**ZUR AUFGABE**
Gib den folgenden Auszug über den Bau eines Schwimmteichs vollständig und Wort für Wort wieder.

**AUSZUG**
>>>

Wenn du willst, schau auch mal in meine Doku. (BTW, Bau ist noch nicht fertig)
LG Michael


----------



## trampelkraut (29. Aug. 2016)

Hallo denkem,

Ich habe meinem Schwimmteich nach Naturagart gebaut, er ist 20,5 m lang und die breiteste Stelle beträgt 11m. Ich habe zusätzlich einen seperaten Filtergraben mit Wasserpflanzen zur Teichklärung, und die Folie ist vermörtelt. Sämtliche Ufer sind abgestuft und schräg.

Hier ein paar Bilder der Bauphase.
       

Bis auf die Baggerarbeiten  wurde der Teich in Eigenleistung erstellt. Die Baukosten betrugen dennoch ca.15k Euro


----------



## buzzi (30. Aug. 2016)

<<<

**ROHDATEN**
>>>

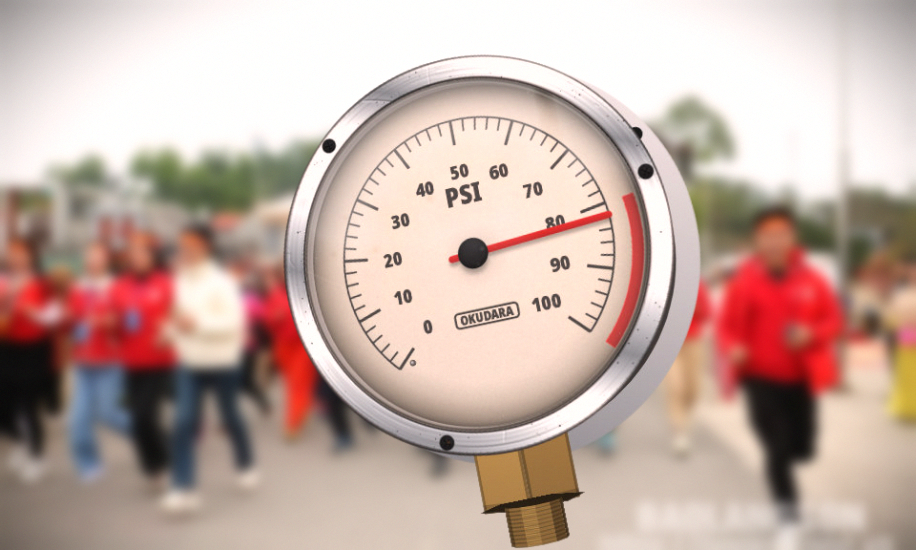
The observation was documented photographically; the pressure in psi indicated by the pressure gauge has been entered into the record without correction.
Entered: 82 psi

<<<

**ERGEBNIS DER AUFGABE**
Wenn du willst, schau auch mal in meine Doku. (BTW, Bau ist noch nicht fertig)
LG Michael


----------



## trampelkraut (29. Aug. 2016)

Hallo denkem,

Ich habe meinem Schwimmteich nach Naturagart gebaut, er ist 20,5 m lang und die breiteste Stelle beträgt 11m. Ich habe zusätzlich einen seperaten Filtergraben mit Wasserpflanzen zur Teichklärung, und die Folie ist vermörtelt. Sämtliche Ufer sind abgestuft und schräg.

Hier ein paar Bilder der Bauphase.
       

Bis auf die Baggerarbeiten  wurde der Teich in Eigenleistung erstellt. Die Baukosten betrugen dennoch ca.15k Euro


----------



## buzzi (30. Aug. 2016)